Dismiss Notice
Join Physics Forums Today!
The friendliest, high quality science and math community on the planet! Everyone who loves science is here!

Drastically decreasing capacitor ESR

  1. Aug 14, 2010 #1
    Hey all,

    I'm and Aerospace undergrad at Cal Poly working on my senior project, which has turned out to be more of a EE project than anything else.

    Anyways, I'm building a capacitor bank for the firing of an electromagnetic rail gun. I'm attempting to make a PFN (pulse forming network) and capacitor ESR is KILLING me when it comes to buying a lot of cheap(ish) capacitors for my capacitor bank. Is there any way to practically eliminate ESR of a SINGLE capacitor. I am already connecting capacitors in series and parallel, and that can only decrease the ESR so much without buying a thousand of them. I would like to decrease ESR by orders of magnitude. Any thoughts??

    One thought that I have had was connecting another resistor in parallel, that seems to increase current, but not the overall dampening of the system, as the PFN i'm working with is a slightly underdamped system, and the addition of capacitor ESR is causing it to dampen out to an unusable state.

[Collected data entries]
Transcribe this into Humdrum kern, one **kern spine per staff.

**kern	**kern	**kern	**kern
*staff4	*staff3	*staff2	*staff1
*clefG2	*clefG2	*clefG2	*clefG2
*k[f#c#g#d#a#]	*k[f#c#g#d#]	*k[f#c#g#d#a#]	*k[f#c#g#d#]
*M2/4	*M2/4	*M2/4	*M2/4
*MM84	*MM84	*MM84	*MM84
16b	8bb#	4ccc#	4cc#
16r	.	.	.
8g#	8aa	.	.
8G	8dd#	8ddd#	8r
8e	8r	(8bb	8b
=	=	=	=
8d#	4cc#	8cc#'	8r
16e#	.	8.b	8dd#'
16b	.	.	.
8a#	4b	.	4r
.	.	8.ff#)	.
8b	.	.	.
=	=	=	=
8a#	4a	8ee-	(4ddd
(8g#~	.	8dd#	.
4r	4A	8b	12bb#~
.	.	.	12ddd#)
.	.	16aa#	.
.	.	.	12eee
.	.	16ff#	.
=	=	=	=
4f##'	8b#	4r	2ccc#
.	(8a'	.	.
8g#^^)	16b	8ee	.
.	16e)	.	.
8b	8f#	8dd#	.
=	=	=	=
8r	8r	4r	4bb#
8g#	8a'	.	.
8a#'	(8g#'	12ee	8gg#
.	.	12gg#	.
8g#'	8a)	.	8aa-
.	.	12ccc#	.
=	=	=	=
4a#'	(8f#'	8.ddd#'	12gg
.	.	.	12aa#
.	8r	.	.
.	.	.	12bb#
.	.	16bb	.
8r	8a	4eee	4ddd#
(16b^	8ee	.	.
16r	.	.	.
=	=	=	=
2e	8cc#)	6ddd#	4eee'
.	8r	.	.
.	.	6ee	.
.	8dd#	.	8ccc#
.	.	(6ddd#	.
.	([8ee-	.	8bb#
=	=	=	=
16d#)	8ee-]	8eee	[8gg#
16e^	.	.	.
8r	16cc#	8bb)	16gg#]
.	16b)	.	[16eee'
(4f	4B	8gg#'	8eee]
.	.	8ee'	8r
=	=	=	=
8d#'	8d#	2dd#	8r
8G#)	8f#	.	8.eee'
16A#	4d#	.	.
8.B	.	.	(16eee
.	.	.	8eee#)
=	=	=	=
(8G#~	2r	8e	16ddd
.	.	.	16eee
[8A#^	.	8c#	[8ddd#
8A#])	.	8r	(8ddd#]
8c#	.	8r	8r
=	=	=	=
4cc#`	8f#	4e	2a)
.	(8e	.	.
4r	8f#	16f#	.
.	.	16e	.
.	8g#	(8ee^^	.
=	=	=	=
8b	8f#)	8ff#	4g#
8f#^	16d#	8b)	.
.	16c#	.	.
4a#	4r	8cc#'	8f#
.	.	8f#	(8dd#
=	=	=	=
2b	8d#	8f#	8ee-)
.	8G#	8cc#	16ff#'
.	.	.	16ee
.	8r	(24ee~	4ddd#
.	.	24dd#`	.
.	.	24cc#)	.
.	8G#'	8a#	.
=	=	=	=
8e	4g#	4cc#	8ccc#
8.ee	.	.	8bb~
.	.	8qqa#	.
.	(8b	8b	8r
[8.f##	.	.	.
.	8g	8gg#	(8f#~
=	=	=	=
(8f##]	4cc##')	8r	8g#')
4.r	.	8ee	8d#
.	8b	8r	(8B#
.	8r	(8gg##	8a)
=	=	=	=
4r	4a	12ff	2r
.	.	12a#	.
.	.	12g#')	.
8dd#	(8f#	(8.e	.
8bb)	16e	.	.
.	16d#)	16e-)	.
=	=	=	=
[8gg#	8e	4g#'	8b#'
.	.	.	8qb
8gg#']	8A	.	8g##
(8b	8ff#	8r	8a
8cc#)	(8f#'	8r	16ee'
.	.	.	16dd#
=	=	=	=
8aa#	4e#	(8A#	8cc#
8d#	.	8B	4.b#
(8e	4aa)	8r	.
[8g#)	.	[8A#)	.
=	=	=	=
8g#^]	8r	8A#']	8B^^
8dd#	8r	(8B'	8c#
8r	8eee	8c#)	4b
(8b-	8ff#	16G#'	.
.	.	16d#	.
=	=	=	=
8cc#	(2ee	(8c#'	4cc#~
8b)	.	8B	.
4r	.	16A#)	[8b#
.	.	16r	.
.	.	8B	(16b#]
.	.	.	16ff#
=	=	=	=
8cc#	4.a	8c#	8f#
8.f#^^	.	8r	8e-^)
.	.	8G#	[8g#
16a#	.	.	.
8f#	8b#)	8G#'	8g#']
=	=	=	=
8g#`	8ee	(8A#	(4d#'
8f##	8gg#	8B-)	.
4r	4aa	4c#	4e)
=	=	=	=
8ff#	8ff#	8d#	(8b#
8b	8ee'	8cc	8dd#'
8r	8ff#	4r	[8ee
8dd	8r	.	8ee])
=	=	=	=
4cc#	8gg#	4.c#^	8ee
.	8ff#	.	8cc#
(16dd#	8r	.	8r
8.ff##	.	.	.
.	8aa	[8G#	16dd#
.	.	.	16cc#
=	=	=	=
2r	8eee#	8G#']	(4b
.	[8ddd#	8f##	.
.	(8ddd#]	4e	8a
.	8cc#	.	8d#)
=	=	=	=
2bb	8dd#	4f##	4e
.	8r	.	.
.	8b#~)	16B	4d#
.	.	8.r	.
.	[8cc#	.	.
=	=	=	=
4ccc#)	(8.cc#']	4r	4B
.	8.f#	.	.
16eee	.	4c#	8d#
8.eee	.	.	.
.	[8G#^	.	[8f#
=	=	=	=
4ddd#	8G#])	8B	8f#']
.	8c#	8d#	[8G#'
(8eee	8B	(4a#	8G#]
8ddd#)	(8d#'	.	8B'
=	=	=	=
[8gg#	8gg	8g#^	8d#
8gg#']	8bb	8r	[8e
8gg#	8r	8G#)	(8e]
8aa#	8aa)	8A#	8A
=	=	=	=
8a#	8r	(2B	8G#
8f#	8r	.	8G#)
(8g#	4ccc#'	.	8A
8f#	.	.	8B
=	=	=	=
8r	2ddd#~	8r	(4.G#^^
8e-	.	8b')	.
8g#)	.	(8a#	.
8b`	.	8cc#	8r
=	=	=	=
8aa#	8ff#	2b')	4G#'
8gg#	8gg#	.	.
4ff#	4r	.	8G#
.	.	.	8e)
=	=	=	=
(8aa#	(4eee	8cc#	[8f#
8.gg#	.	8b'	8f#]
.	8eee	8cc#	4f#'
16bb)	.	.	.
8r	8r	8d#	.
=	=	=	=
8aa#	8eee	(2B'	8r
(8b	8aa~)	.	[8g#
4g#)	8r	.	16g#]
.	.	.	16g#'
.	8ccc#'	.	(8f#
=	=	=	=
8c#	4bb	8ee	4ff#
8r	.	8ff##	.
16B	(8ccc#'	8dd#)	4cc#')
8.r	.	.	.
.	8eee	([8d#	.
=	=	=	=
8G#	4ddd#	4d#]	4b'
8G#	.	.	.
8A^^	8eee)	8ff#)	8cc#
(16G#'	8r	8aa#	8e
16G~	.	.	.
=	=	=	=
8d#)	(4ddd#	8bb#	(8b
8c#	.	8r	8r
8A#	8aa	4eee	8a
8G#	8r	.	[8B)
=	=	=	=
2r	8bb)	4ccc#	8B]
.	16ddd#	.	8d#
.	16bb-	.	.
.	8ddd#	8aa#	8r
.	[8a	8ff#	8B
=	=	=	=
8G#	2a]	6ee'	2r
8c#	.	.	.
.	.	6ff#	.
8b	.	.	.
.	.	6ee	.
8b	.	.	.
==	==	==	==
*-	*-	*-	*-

**Problems**
1) Name every acronym that appears in the forum post on capacitor ESR, in the order in which each first occurs.
2) Reproduce the forum post on capacitor ESR word for word from "The friendliest, high" to "than anything else.".

**Results**
1) ESR, EE, PFN

2)
The friendliest, high quality science and math community on the planet! Everyone who loves science is here!

Drastically decreasing capacitor ESR

  1. Aug 14, 2010 #1
    Hey all,

    I'm and Aerospace undergrad at Cal Poly working on my senior project, which has turned out to be more of a EE project than anything else.